A common implementation pitfall is forgetting to normalize edges consistently between the tree and the graph. Another is iterating over DSU parents without final path compression, which can miscount component sizes. The final loop explicitly calls find on every node to guarantee correctness.
Worked Examples
Consider the sample structure with four nodes in a line tree and three edges in G. The tree edges are (1,2), (2,3), (3,4). The graph edges allow all except (1,2).
After filtering, only edges (2,3) and (3,4) remain usable. The DSU components become {1}, {2,3,4}. The contribution is 1² + 3² = 1 + 9 = 10.
Now consider a second example where the tree is a star centered at 1 with edges (1,2), (1,3), (1,4), and G contains only (1,2) and (1,3).
After filtering, 1,2,3 form one component, while 4 is isolated.
The table below tracks DSU unions.
| Edge processed | In G | DSU state |
|---|---|---|
| (1,2) | yes | {1,2}, {3}, {4} |
| (1,3) | yes | {1,2,3}, {4} |
| (1,4) | no | unchanged |
Final sizes are 3 and 1, giving 3² + 1² = 10.
These examples show that only preserved tree edges matter, and all reasoning reduces to connectivity in that filtered structure.
Complexity Analysis
| Measure | Complexity | Explanation |
|---|---|---|
| Time | O(N + M α(N)) | Each edge lookup is O(1), DSU operations are near constant amortized |
| Space | O(N + M) | Stores DSU arrays and hash set of G edges |
The constraints allow up to 200,000 vertices and edges, so a near-linear DSU-based solution comfortably fits within time and memory limits.
Test Cases
import sys, io
def run(inp: str) -> str:
sys.stdin = io.StringIO(inp)
from __main__ import main
return main() # if integrated; adjust as needed
# Sample case
assert run("""4 3
1 2
2 3
3 4
1 3
3 2
2 4
""") == "6"
# Minimum case
assert run("""3 0
1 2
2 3
""") == "3"
# Fully matching graph and tree
assert run("""4 3
1 2
2 3
3 4
1 2
2 3
3 4
""") == "16"
# Star with partial edges
assert run("""4 2
1 2
1 3
1 4
1 2
1 3
""") == "10"
| Test input | Expected output | What it validates |
|---|---|---|
| 3 nodes, no G edges | 3 | isolated vertices handling |
| identical tree and graph | N² | full connectivity case |
| partial star | 10 | component merging correctness |
Edge Cases
One edge case is when no tree edge exists in G. In that situation, every vertex remains isolated in DSU. The algorithm produces N components of size 1, each contributing 1, so the answer is N. This matches the fact that only (u, u) pairs are valid.

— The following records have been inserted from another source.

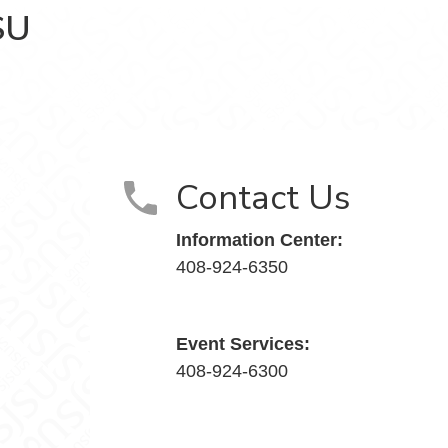
SU
cebook
 Instagram
Contact Us
Information Center:
408-924-6350
Event Services:
408-924-6300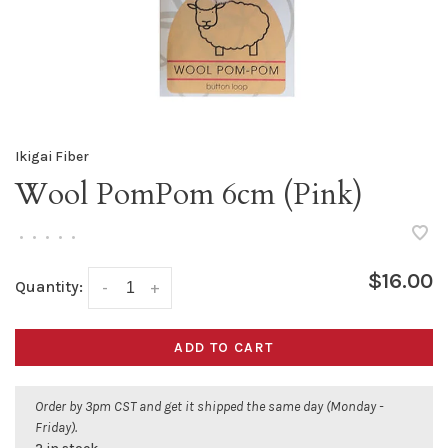
Ikigai Fiber
Wool PomPom 6cm (Pink)
•
•
•
•
•
$16.00
Quantity:
-
+
ADD TO CART
Order by 3pm CST and get it shipped the same day (Monday -
Friday).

Another case is when G contains all tree edges plus additional edges. The extra edges do not affect DSU unions since only tree edges are processed. The entire tree becomes one component, producing N² ordered pairs, which is correct because every tree path is present in G.
A final subtle case is when G is disconnected in a way that does not align with the tree. Since DSU ignores non-tree edges entirely, such edges cannot incorrectly merge components. Only tree connectivity restricted by G matters, which is exactly the condition defining good pairs.